Humans vs Machines: Augmented AI
I recently attended an event in Manchester, organised by BJSS and Microsoft, on the subject of AI and ML. The schedule was jam packed with interesting insights and useful case studies that got my head buzzing. Having had some time to reflect on everything I absorbed on the day, I have realised that we are back into familiar territory with these technologies, which makes available a decade of debate that is directly relevant.
Some time ago I wrote a couple of essays on automation, including test automation. My motivation for writing these was to ground executive excitement over the capabilities of automation and to be clear on the impact test automation would have on their business. As with all new technology, the C-Suite view is skewed by hyperbole… the machines can give us 100% test automation, we don’t need humans any more! This is why I borrowed the Flight of the Conchords song title when I published The Humans are Dead (which became an Amazon Top 25 publication).
AI slots neatly into my automation philosophy. There is a great opportunity to apply what he have learned in other forms of automation, whether that is the production line or software test automation, to AI. In particular, there are tasks that play to the strengths of the machine and tasks that are better suited to humans. Routine work is where machines do a better job. Humans find it hard to maintain focus when forced to perform repetetive tasks, which is why writing 100 lines was a punishment at the school I attended. The strain routine tasks place on a human make the tasks error-prone. Machine, though, love that kind of stuff.
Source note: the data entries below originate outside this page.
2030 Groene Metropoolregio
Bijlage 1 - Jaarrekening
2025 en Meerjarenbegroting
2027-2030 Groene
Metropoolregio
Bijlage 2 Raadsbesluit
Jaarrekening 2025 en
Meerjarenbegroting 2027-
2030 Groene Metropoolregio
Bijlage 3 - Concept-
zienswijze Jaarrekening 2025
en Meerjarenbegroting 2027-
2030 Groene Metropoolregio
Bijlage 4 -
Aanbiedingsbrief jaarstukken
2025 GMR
Conversely, until we create a machine superintelligence, humans are uniquely positioned to come up with creative innovations in a way machines cannot yet comprehend.
In terms of AI in particular, this gives us a great opportunity to leverage these human and machine strengths in an Augmented Intelligence. Think of it like this… the machine grinds its way through millions of boring tasks and highlights anomalies to a human. The human works out what to do with the anomalies.
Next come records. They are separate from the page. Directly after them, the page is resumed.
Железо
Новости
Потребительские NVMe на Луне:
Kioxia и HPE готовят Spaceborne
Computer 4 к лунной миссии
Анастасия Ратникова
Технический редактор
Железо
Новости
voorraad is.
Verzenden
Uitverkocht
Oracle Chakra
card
The human does less grind, the machine gets to leverage intelligence it doesn’t possess.
If you imagine a Venn diagram showing what humans and machines are good at, it probably intersects a fair bit; so there is stuff in the middle. It will be easy to select tasks at the edges and harder in the middle; but the middle is less important.
So, just as we found in testing that “following defined steps and ticking off an expected outcome” is great machine space and “thinking creatively to explore limitations” is great human space, so we will find for AI.
I’m working through some real numbers from a case study and I can support this opinion with the following comparison of accuracy.
Machine Only: 92%
Human Only: 96%
Augmented Intelligence: 99.5%
As I’m stating in an additional essay for The Humans are Dead:
In other words, when interpreting 1,000,000 samples, the cost of mis-applying humans to routine tasks is 35,000 mistakes and the cost of mis-applying machines to eccentric tasks is 75,000 mistakes.